__Assignment__:
Print the lines in the listing below that fall between the line with "#695c50; stroke-width: 1" and the line with "2 1 2 8 2 1", those two lines included, exactly as they stand and with nothing else.
····················
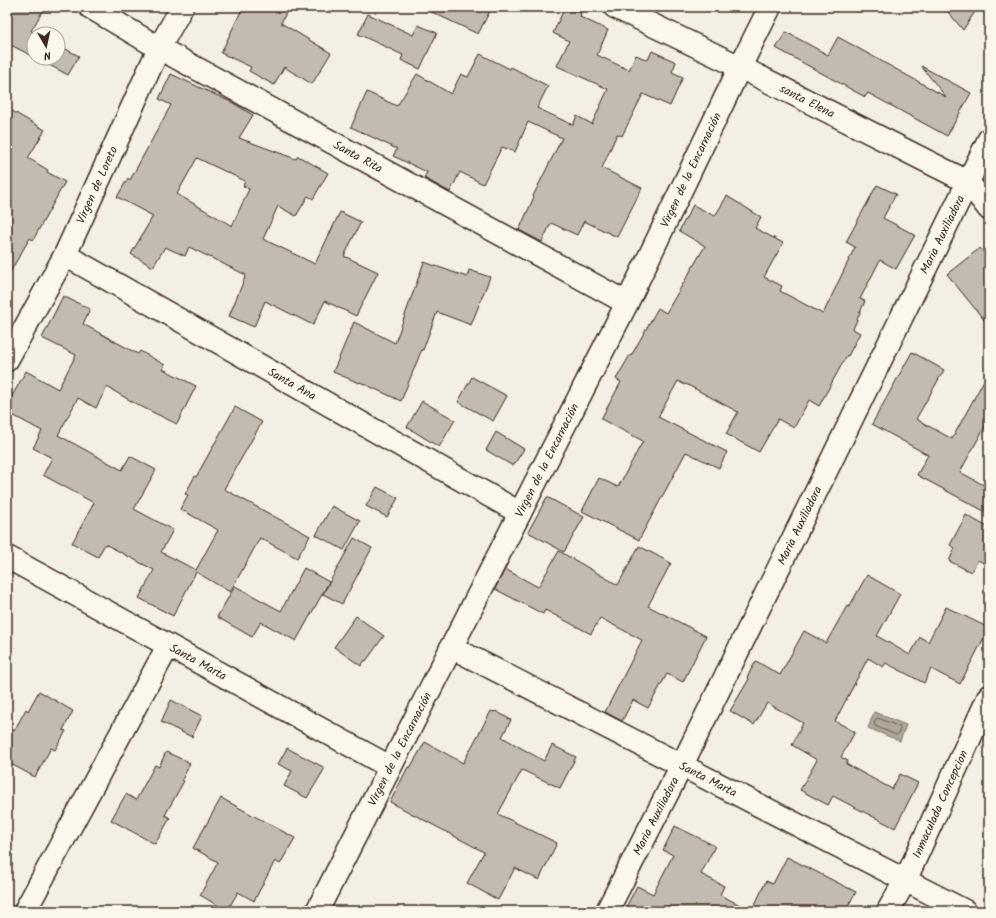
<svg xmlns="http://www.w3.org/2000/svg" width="996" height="918" viewBox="0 0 996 918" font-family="Kalam,sans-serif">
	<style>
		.water { fill: #afa69a; stroke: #817468 }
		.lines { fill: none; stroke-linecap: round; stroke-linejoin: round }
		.shore { stroke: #695c50; stroke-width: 1 }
		.building { fill: #c3bbb0; stroke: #3b2a1e; fill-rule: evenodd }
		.minor-casing { stroke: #3b2a1e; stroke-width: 25 }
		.tertiary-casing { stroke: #3b2a1e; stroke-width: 25 }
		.minor { stroke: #fbf7ec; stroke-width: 22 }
		.tertiary { stroke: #fbf7ec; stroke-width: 22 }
		.labels { text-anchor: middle; stroke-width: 4; stroke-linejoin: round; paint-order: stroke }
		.street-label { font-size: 12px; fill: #3b2a1e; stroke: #fbf7ec }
	</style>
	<rect width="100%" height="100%" fill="#f3efe4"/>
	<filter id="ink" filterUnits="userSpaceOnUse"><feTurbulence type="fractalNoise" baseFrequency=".025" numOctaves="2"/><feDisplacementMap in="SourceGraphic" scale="8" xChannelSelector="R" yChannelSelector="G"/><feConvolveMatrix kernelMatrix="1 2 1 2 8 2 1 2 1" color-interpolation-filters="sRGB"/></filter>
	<g filter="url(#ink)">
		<path class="water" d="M874,712L906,725L900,741L868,728Z"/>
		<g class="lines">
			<path class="shore" d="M878,718L900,727V729L898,734L896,735L875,726L874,724L876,719Z"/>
		</g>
		<path class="building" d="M7,7H45L31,31L37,34H34V57L7,43Z
			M243,7H289L281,23L331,53L312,84L284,67L274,85L249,71L251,67L221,53Z
			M421,7H492L478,34Z
			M565,7H568L581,13L580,17L608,30L597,55L629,70L636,55L648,60L652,51L676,62L672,72L683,77L670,106L643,94L622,136L617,134L602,168L642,188L617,237L584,221L577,235L551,223L542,242L519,230L534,197L533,196L562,138L528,122L515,152L502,147L483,184L460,172L450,192L424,178L427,172L393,156L397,149L351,127L367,92L397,106L417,74L451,94L461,74L468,77L480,54L510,69L511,67L548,86L537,108L573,125L577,116L592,124L608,89L557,66L569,41L553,33Z
			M944,7H978L963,30Z
			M368,14L413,35L418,25L437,33L420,69L401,60L403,55L358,34Z
			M786,32L828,55L838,37L946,97L921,66L971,93L947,136L868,93L865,97L776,48Z
			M58,45L79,56L68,75L36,58H58Z
			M171,74L233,103L253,115L239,138L296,159L298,156L328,173L313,199L308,196L296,216L278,206L263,239L315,264L340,212L361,222L344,256L378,272L356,316L325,301L313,325L265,301L254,327L229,316L246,275L189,247L185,256L165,247L153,267L131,254L153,216L117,197L128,178L130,180L171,105L159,99ZM197,158L245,181L243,186L249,189L232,226L177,194Z
			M7,108L45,130L28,158L48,170L47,172L65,182L33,240L30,238L7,277Z
			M877,185L896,194L883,218L915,235L896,269L880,260L860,299L865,301L853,329L860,333L848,356L847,355L819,406L809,400L794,428L778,419L759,452L726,434L738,412L686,384L685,385L678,381L658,417L727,452L719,468L686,452L639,540L582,511L599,478L618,487L643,441L601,419L621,382L616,379L630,355L631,356L658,308L666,313L705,246L679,231L693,205L715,216L727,196L761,217L755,228L783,243L764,277L782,286L780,291L823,314L855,247L846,242Z
			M980,248L989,259V326L947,274Z
			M424,262L467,277L469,270L490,277L471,325L437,312L423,350L422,349L401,401L360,382L359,383L333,372L354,322L395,343Z
			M63,296L90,309L83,324L138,354L140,351L165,365L163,369L196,386L177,424L138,405L107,387L96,408L78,398L58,435L122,470L130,456L156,470L134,509L173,530L161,552L196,570L218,530L180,509L188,495L185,494L195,476L196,477L235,407L262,422L224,489L310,536L297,558L260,538L230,592L196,572L173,616L139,598L154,570L105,544L98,557L72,543L94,503L43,475L52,458L33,448L42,431L7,412V405L26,371L58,389L76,355L42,338Z
			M912,352L944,370L916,419L952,439L989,371V419L960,472L989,488V501L984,511L917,475L928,455L872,424Z
			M472,377L507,396L493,421L458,402Z
			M422,401L455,420L439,447L407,427Z
			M496,432L524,449L513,466L486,450Z
			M377,487L398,498L387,517L366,506Z
			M547,497L584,517L564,552L528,532Z
			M332,506L360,521L344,550L316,535Z
			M966,515L989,528V566L978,560L971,572L949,561L955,548L950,545Z
			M354,538L372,548L342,604L323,594Z
			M639,546L671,563L648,606L706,636L683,682L667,674L648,708L633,700L622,721L605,712L642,640L600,618L591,634L545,610L543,614L495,589L505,569L538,587L559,551L618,585Z
			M304,568L329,582L296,641L261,622L252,637L217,617L235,586L281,611Z
			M867,575L900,594L877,636L910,655L920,637L928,642L946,607L989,628L960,684L931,669L924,683L886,663L883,667L868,658L835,721L855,732L841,757L848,761L846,764L892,789L900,774L918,783L895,828L833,796L828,805L800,790L817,760L792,745L803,723L767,703L754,725L730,711L749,679L747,677L756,661L780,675L804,631L826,643L847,606L849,607Z
			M356,616L384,636L366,661L365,660L361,666L334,647Z
			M39,691L73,711L63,730L66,731L55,750L51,748L35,777L7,762V727L14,731L26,709L28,711Z
			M171,700L202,716L192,737L161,722Z
			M491,711L495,712L496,711L511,720L502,737L544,761L552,745L576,757L560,788L522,770L498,814L557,843L539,880L515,868L498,900L467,883L484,852L390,802L408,767L410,768L425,742L463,763Z
			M287,748L325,768L307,798L284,786L292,771L278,764Z
			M166,752L190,763L182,780L184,781L165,815L170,818L155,844L111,820L126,794L136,800L155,765L159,767Z
			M221,798L295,838L280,864L275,861L254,901L238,892L227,911L200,895L218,862L193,848Z
			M675,826L715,846L701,874L724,886L720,895L752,911H624L637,886L653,894L673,855L663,850Z
			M787,857L856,892L845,911H752L766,881L773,884Z"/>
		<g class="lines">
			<defs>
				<g id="minor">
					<path id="s1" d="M90,7L159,48L627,303"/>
					<path id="s2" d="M615,7L740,67L968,182L989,209"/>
					<path id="s3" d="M65,255L520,513"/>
					<path id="s4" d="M7,557L390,767"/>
					<path id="s5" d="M451,647L965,911"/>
					<path d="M25,911L168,646"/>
					<path id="s6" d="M317,911L627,303L740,67L770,7"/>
					<path id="s7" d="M607,911L682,765L989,139"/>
					<path id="s8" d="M888,911L905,881L989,696"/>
				</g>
				<g id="tertiary">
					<path id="s9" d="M7,360L65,255L159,48L182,7"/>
				</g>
			</defs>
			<use href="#minor" class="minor-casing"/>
			<use href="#tertiary" class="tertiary-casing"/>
			<use href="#minor" class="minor"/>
			<use href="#tertiary" class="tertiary"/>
		</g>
	</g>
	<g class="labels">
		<g class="street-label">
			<text dy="4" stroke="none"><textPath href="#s2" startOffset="214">santa Elena</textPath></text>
			<text dy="4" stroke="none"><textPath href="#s1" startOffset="307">Santa Rita</textPath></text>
			<text dy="4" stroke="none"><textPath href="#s6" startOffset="830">Virgen de la Encarnación</textPath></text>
			<text dy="4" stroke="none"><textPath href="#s9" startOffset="197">Virgen de Loreto</textPath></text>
			<text dy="4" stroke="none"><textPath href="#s7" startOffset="755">Maria Auxiliadora</textPath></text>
			<text dy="4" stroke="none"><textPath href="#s3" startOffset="261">Santa Ana</textPath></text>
			<text dy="4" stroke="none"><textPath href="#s6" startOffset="506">Virgen de la Encarnación</textPath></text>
			<text dy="4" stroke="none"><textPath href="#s7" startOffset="431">Maria Auxiliadora</textPath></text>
			<text dy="4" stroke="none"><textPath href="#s4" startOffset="218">Santa Marta</textPath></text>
			<text dy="4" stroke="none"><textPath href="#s6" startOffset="182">Virgen de la Encarnación</textPath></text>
			<text dy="4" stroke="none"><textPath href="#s5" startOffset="289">Santa Marta</textPath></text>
			<text dy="4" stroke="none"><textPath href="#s8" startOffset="119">Inmaculada Concepcion</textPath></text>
			<text dy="4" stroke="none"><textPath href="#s7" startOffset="107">Maria Auxiliadora</textPath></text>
		</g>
	</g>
	<rect width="996" height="918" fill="none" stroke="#fbf7ec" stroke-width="24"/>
	<rect x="12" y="12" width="972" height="894" fill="none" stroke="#3b2a1e" stroke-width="1.5" filter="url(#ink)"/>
	<g transform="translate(46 46) rotate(171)"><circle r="19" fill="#fbf7ec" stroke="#aea59a"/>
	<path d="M0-3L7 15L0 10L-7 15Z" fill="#3b2a1e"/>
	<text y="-6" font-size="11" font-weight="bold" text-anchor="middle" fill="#3b2a1e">N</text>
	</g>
</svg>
····················
__Task response__:
		.shore { stroke: #695c50; stroke-width: 1 }
		.building { fill: #c3bbb0; stroke: #3b2a1e; fill-rule: evenodd }
		.minor-casing { stroke: #3b2a1e; stroke-width: 25 }
		.tertiary-casing { stroke: #3b2a1e; stroke-width: 25 }
		.minor { stroke: #fbf7ec; stroke-width: 22 }
		.tertiary { stroke: #fbf7ec; stroke-width: 22 }
		.labels { text-anchor: middle; stroke-width: 4; stroke-linejoin: round; paint-order: stroke }
		.street-label { font-size: 12px; fill: #3b2a1e; stroke: #fbf7ec }
	</style>
	<rect width="100%" height="100%" fill="#f3efe4"/>
	<filter id="ink" filterUnits="userSpaceOnUse"><feTurbulence type="fractalNoise" baseFrequency=".025" numOctaves="2"/><feDisplacementMap in="SourceGraphic" scale="8" xChannelSelector="R" yChannelSelector="G"/><feConvolveMatrix kernelMatrix="1 2 1 2 8 2 1 2 1" color-interpolation-filters="sRGB"/></filter>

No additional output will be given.